───── PROVIDED TEXT

# Conjugates

This word gets used in two contexts: either when dealing with binomials which are partly rational and partly irrational, such as

$3+5\sqrt{2}$

and other times when dealing with binomials which are partly rational and partly imaginary, such as

$4-2i$

(If you haven't studied imaginary numbers so far, then don't think about the second kind yet.)

When the first type of binomial occurs in the denominator of a fractions, conjugates are used to rationalize the denominator .

The conjugate of $a+\sqrt{b}$ is $a-\sqrt{b}$ , and the conjugate of $a+bi$ is $a-bi$ .

Example 1:

Simplify.

$\frac{1}{4-3\sqrt{7}}$

Multiply both the numerator and denominator by the conjugate of the denominator.

$\frac{1}{4-3\sqrt{7}}=\frac{1}{4-3\sqrt{7}}\cdot \frac{4+3\sqrt{7}}{4+3\sqrt{7}}$

The denominator is now a difference of squares.

──────────
───── ENTRIES SUPPLIED

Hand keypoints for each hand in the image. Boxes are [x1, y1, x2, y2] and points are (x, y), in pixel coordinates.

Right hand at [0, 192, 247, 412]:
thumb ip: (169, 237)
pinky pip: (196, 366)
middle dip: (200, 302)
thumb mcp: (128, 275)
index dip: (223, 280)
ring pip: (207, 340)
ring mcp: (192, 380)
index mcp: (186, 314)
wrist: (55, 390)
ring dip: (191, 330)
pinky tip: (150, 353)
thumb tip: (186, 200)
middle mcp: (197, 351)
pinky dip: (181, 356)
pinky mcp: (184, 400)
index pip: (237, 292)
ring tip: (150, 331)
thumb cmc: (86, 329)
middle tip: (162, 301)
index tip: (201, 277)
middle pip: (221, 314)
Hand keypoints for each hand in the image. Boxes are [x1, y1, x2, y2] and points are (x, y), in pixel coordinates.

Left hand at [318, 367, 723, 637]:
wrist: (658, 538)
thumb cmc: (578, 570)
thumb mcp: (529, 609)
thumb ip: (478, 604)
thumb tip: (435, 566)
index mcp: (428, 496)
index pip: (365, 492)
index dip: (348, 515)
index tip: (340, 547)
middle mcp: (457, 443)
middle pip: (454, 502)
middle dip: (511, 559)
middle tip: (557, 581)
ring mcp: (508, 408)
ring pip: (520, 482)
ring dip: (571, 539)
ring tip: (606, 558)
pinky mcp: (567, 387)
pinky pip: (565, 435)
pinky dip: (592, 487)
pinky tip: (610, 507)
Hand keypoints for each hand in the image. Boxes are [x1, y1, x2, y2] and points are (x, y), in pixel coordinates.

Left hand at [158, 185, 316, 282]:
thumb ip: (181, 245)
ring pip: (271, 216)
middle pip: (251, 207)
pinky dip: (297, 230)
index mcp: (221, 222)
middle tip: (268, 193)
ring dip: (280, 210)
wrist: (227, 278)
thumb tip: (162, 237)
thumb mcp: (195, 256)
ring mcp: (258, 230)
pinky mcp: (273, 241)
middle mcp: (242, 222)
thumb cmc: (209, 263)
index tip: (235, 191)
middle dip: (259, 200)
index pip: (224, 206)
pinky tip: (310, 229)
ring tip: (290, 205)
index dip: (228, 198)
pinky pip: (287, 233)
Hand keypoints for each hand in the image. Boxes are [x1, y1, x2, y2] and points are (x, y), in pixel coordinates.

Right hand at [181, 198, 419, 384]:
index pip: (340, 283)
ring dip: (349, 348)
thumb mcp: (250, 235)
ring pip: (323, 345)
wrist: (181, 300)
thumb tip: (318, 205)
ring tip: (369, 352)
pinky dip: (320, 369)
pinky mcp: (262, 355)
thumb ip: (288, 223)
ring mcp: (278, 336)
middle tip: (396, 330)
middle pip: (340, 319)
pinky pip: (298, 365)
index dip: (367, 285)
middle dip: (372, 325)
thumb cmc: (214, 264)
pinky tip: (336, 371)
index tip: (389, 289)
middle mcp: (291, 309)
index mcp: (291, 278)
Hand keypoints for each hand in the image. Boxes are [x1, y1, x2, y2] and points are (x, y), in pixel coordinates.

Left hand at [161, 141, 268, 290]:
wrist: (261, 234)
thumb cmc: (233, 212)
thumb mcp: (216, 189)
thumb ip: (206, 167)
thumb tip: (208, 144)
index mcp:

──────────
───── ENTRIES SUPPLIED

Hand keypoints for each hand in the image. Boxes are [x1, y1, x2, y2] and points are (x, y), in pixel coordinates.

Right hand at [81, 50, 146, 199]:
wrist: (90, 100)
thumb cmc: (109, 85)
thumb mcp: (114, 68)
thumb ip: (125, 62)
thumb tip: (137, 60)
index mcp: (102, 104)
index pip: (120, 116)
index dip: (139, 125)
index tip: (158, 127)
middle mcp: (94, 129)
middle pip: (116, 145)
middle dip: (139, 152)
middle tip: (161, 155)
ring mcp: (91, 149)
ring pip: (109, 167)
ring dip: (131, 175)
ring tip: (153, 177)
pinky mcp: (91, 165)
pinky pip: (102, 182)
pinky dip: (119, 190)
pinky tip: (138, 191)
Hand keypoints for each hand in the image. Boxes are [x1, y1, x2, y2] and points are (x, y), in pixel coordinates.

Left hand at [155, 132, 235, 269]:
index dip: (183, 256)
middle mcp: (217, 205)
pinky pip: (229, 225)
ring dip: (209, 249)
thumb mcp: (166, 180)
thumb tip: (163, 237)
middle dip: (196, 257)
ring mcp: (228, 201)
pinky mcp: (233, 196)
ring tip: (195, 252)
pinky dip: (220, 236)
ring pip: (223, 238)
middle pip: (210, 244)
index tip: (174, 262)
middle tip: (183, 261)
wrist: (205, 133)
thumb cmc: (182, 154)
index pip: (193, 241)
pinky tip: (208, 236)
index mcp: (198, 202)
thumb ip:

──────────

§ **TASK TO CARRY OUT**
Revise the part of the conjugates page that opens with the words containing "(If you haven't" and closes with "of the denominator.", putting "complex numbers" in place of "imaginary numbers".

§ **EXPECTED ANSWER**
(If you haven't studied complex numbers so far, then don't think about the second kind yet.)

When the first type of binomial occurs in the denominator of a fractions, conjugates are used to rationalize the denominator .

The conjugate of $a+\sqrt{b}$ is $a-\sqrt{b}$ , and the conjugate of $a+bi$ is $a-bi$ .

Example 1:

Simplify.

$\frac{1}{4-3\sqrt{7}}$

Multiply both the numerator and denominator by the conjugate of the denominator.